The History Department at the University of Hawaiʻi at Hilo provides students with an understanding of the past and its application to the present. The curriculum leading to the degree of Bachelor of Arts in History is designed to develop broad historical knowledge, global understanding, and important skills in data analysis and communication crucial in many professional fields. Additionally, History students gain valuable experience through History-specific service-learning projects, internships, externships, and departmental collaborations that further enrich students’ educational foundation in history. Students focus their historical studies in one of five geographical areas: East Asia, Europe, Hawaiʻi, the Pacific, or the United States.

Students can apply a History degree from the History Department at the University of Hawaiʻi at Hilo in a variety of workplaces that encompass a myriad of job titles, including educator, researcher, writer, editor, information manager, advocate, businessperson, or simply as a professional historian. Modern professional historians rely on a diverse skillset as they often carry out multiple historical activities in the workplace. For example, historians in museums manage and interpret object collections but are also called upon to serve as researchers, writers, editors, and educators. Similarly, archivists trained as historians process and protect collections of historical materials and documents, but also need to research, educate, write, edit, and provide advocacy information. Much of a historians work straddles the public and private sphere, thus professional historians possess an analytical skillset that is easily transferable and valuable to a variety of 21st Century careers.

Students on a field trip

Students who obtain a History degree from the UH Hilo History Department possess a number of skills that help to define them as members of the historical profession. Some are unique to historians while others are shared with or similar to those practiced in other disciplines that study the past, such as archaeology, art history, literature, and historical geography. Studying for a degree in history develops critical skills in written and oral communication, analytical reasoning, and research and information organization. In many ways, historians develop the same skillsets as lawyers, in that they need to know how to find information, present it to an audience (either in writing or verbally), and develop a strong argument (or “case”) that will convince that audience. These skills are also valuable in a wide variety of professional careers.

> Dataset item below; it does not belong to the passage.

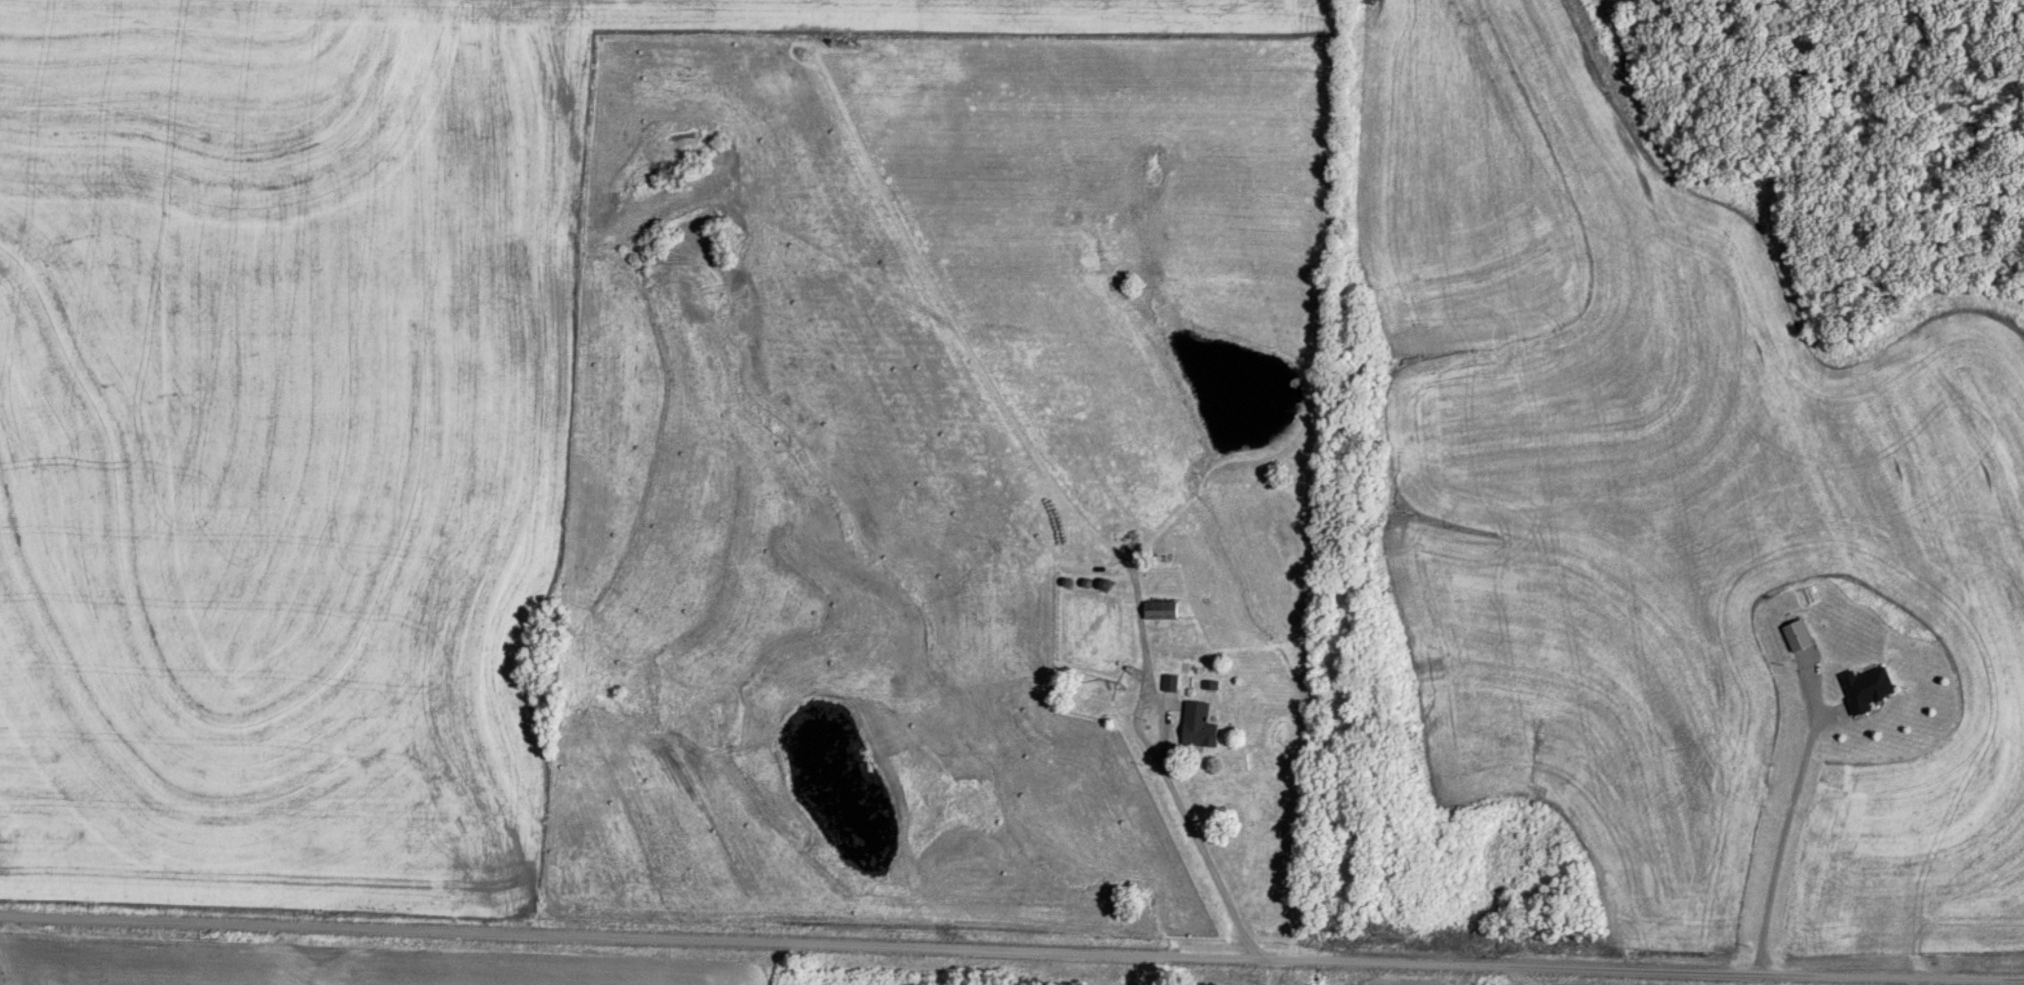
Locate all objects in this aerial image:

A history degree can be successfully applied to a variety of career paths:

Resource Management

  • National Parks Service
  • Historical Preservation
  • Archivists & Librarians
  • Information Managers

Education

  • Elementary
  • Secondary
  • Post-secondary
  • Historical Sites & Museums

Communications

  • Public Relations
  • Journalism
  • Producers of Multimedia
  • Writers & Editors

Advocacy

  • Lawyers & Paralegals
  • Legislative Staff Work
  • Litigation Support
  • Foundations

Business

  • Contract Historians
  • Corporate Work
  • Nonprofit Associations
  • Investment Services & Banking

Research

  • Museums & Historical Organizations
  • Historical Preservation
  • Think Tanks
  • Documentary Writers, Editors, & Researchers

Increasingly, historians find themselves working across disciplines, either as part of a team of professionals drawn from many fields or by adapting methods drawn from other disciplines for their individual research. A history degree is also very useful as preparation for law school, MBA and other graduate programs.